== Reading text ==
══════
The recommended dose for LAM is 2 mg daily, adjusted to maintain trough concentrations of 5 to 15 ng/mL. Treatment is considered indefinite, as FEV1 decline resumes upon discontinuation. The LAM Foundation clinical advisory states: "The benefit of sirolimus persists only while the drug is taken, and current evidence supports continuous therapy for patients with declining lung function or symptomatic chylous effusions" 14.
Chylous complications (pleural effusions, ascites) respond particularly well. In the MILES trial, chylous effusions resolved in all sirolimus-treated patients who had them at baseline. Serum VEGF-D levels, a biomarker for LAM disease activity, decreased by 30% to 50% during treatment 14.
Tuberous Sclerosis Complex (TSC)
TSC causes benign tumors in the brain, kidneys, heart, and lungs due to loss-of-function mutations in TSC1 or TSC2 genes, which normally restrain mTORC1 signaling. This makes mTOR inhibitors a targeted therapy. Everolimus (a sirolimus analogue) holds FDA approval for TSC-associated subependymal giant cell astrocytoma and renal angiomyolipoma, but sirolimus is widely used off-label in settings where everolimus is unavailable or cost-prohibitive.
The EXIST-2 trial (N=118) demonstrated that everolimus reduced renal angiomyolipoma volume by 50% or more in 42% of patients versus 0% with placebo 15. Sirolimus has shown comparable efficacy in smaller series. A study of 36 TSC patients treated with sirolimus reported a mean angiomyolipoma volume reduction of 47% at 12 months 16.
Facial angiofibromas, which affect up to 80% of TSC patients, also respond to topical sirolimus 0.1% to 0.2% ointment. A randomized controlled trial (N=179) showed that topical rapamycin 0.1% achieved improvement in angiofibroma severity in 73% of treated patients at 6 months 17. Topical delivery avoids systemic exposure and the associated metabolic side effects.
Cancer Survivors and Post-Transplant Malignancy
Calcineurin inhibitors increase cancer risk in transplant recipients, with non-melanoma skin cancer rates 65- to 250-fold higher than the general population 18. Sirolimus may mitigate this risk. A randomized trial (N=120 kidney transplant recipients) converting from calcineurin inhibitors to sirolimus reported a 56% reduction in new non-melanoma skin cancers over 2 years (P=0.002) 19.
══════
== Assignment ==
Write the next part of the text on sirolimus therapy, picking up after its final sentence. The items that follow the text have nothing to do with it.

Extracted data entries
══════
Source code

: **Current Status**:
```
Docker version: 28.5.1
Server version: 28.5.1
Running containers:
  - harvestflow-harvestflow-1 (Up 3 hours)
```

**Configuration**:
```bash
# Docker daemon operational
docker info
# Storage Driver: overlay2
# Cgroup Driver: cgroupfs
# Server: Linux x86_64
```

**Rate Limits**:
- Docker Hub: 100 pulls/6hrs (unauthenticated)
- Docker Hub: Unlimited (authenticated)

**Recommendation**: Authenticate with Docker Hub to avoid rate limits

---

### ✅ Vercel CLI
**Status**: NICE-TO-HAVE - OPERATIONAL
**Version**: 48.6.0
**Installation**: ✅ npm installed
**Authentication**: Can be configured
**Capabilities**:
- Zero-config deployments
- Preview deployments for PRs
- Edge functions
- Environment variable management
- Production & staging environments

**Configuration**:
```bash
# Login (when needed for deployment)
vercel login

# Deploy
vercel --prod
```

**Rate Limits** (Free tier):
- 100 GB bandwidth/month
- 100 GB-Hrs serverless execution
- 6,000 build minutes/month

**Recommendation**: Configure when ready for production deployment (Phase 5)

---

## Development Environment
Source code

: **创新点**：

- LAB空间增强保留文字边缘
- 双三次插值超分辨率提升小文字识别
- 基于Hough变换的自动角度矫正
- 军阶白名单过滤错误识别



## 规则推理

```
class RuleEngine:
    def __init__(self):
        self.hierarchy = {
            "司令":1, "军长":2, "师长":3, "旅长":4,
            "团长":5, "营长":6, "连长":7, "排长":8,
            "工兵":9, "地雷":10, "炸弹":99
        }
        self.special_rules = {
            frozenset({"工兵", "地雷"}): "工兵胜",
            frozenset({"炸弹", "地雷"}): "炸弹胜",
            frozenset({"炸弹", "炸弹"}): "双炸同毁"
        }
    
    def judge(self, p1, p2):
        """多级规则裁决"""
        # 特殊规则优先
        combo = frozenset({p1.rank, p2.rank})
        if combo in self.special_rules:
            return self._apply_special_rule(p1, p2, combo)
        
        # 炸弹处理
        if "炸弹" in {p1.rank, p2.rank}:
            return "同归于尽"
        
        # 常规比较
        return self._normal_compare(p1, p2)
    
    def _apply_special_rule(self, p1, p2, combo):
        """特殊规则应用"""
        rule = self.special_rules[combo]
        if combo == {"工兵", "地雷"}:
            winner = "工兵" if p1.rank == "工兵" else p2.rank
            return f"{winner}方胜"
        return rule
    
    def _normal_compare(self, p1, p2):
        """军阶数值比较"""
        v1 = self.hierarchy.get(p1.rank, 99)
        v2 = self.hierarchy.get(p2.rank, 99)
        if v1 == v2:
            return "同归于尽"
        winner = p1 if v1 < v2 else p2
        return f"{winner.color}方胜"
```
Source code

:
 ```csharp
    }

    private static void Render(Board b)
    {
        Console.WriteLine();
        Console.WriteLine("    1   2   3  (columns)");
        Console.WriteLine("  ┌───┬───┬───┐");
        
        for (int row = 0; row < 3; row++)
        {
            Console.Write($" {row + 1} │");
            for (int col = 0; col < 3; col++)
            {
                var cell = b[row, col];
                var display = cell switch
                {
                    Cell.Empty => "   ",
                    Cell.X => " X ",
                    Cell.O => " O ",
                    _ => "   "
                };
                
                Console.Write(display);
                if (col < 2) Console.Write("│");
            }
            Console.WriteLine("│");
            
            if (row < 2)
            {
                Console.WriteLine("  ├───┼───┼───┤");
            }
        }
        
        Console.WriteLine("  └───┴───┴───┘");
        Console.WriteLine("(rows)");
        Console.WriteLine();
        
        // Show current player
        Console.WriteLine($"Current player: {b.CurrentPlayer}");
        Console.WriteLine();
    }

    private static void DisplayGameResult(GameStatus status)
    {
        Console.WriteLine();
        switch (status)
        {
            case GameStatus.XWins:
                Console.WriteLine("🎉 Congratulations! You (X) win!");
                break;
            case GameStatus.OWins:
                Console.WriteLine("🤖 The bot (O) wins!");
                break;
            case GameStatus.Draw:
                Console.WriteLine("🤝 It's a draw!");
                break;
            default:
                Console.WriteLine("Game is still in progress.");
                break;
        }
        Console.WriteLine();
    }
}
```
══════
== Expected output ==
The anti-tumor mechanism is dual. mTOR inhibition directly suppresses tumor cell proliferation, and sirolimus reduces VEGF-mediated angiogenesis, cutting off tumor blood supply 1. In addition to skin cancer reduction, registry data from Australia and New Zealand (N=5,185 transplant recipients) found that sirolimus-based regimens were associated with a 45% lower overall cancer risk compared with non-sirolimus protocols (hazard ratio 0.55 to 95% CI 0.41 to 0.74) 20.
For transplant recipients who develop cancer, the International Society of Heart and Lung Transplantation (ISHLT) and multiple national guidelines recommend considering conversion to an mTOR inhibitor-based regimen when oncologically appropriate 7.
Healthy Aging Adults: The Low-Dose Longevity Protocol
The off-label use of rapamycin for longevity has grown substantially since 2019. The rationale rests on over two decades of preclinical data: rapamycin extends median lifespan by 9% to 14% in genetically heterogeneous mice across the NIA Interventions Testing Program (ITP), with effects seen even when started late in life 21.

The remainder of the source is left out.